BEGIN DATA

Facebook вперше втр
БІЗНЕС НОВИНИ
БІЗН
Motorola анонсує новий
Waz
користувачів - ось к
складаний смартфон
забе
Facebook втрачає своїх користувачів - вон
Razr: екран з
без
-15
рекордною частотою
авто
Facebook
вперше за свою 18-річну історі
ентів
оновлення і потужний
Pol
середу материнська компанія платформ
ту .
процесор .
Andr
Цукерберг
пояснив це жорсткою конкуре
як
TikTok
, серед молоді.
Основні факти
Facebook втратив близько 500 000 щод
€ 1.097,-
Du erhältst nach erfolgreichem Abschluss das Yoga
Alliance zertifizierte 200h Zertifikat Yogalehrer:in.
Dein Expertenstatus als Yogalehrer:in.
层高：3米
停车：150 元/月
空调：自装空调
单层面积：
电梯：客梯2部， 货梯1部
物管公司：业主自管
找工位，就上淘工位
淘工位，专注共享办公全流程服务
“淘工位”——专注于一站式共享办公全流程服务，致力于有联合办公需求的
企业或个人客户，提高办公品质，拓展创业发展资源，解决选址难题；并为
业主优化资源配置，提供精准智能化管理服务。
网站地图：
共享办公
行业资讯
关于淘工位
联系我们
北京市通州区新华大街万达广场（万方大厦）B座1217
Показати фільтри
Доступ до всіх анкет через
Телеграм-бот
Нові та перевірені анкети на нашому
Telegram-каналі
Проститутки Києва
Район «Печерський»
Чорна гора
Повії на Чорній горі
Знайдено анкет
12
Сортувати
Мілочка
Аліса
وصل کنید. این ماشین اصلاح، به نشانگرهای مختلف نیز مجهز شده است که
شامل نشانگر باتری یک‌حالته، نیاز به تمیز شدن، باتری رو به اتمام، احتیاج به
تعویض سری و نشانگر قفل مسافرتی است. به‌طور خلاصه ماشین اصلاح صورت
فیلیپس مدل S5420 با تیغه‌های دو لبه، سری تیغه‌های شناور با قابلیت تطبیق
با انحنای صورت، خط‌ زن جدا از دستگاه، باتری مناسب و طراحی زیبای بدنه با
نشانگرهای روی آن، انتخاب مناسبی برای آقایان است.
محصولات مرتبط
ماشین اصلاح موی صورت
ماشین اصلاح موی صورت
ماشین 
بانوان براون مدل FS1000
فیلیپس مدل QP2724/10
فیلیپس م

END DATA

DIRECTIONS: Print the records above once again, exactly as written.

RESPONSE BELOW:
Facebook вперше втр
БІЗНЕС НОВИНИ
БІЗН
Motorola анонсує новий
Waz
користувачів - ось к
складаний смартфон
забе
Facebook втрачає своїх користувачів - вон
Razr: екран з
без
-15
рекордною частотою
авто
Facebook
вперше за свою 18-річну історі
ентів
оновлення і потужний
Pol
середу материнська компанія платформ
ту .
процесор .
Andr
Цукерберг
пояснив це жорсткою конкуре
як
TikTok
, серед молоді.
Основні факти
Facebook втратив близько 500 000 щод
€ 1.097,-
Du erhältst nach erfolgreichem Abschluss das Yoga
Alliance zertifizierte 200h Zertifikat Yogalehrer:in.
Dein Expertenstatus als Yogalehrer:in.
层高：3米
停车：150 元/月
空调：自装空调
单层面积：
电梯：客梯2部， 货梯1部
物管公司：业主自管
找工位，就上淘工位
淘工位，专注共享办公全流程服务
“淘工位”——专注于一站式共享办公全流程服务，致力于有联合办公需求的
企业或个人客户，提高办公品质，拓展创业发展资源，解决选址难题；并为
业主优化资源配置，提供精准智能化管理服务。
网站地图：
共享办公
行业资讯
关于淘工位
联系我们
北京市通州区新华大街万达广场（万方大厦）B座1217
Показати фільтри
Доступ до всіх анкет через
Телеграм-бот
Нові та перевірені анкети на нашому
Telegram-каналі
Проститутки Києва
Район «Печерський»
Чорна гора
Повії на Чорній горі
Знайдено анкет
12
Сортувати
Мілочка
Аліса
وصل کنید. این ماشین اصلاح، به نشانگرهای مختلف نیز مجهز شده است که
شامل نشانگر باتری یک‌حالته، نیاز به تمیز شدن، باتری رو به اتمام، احتیاج به
تعویض سری و نشانگر قفل مسافرتی است. به‌طور خلاصه ماشین اصلاح صورت
فیلیپس مدل S5420 با تیغه‌های دو لبه، سری تیغه‌های شناور با قابلیت تطبیق
با انحنای صورت، خط‌ زن جدا از دستگاه، باتری مناسب و طراحی زیبای بدنه با
نشانگرهای روی آن، انتخاب مناسبی برای آقایان است.
محصولات مرتبط
ماشین اصلاح موی صورت
ماشین اصلاح موی صورت
ماشین 
بانوان براون مدل FS1000
فیلیپس مدل QP2724/10
فیلیپس م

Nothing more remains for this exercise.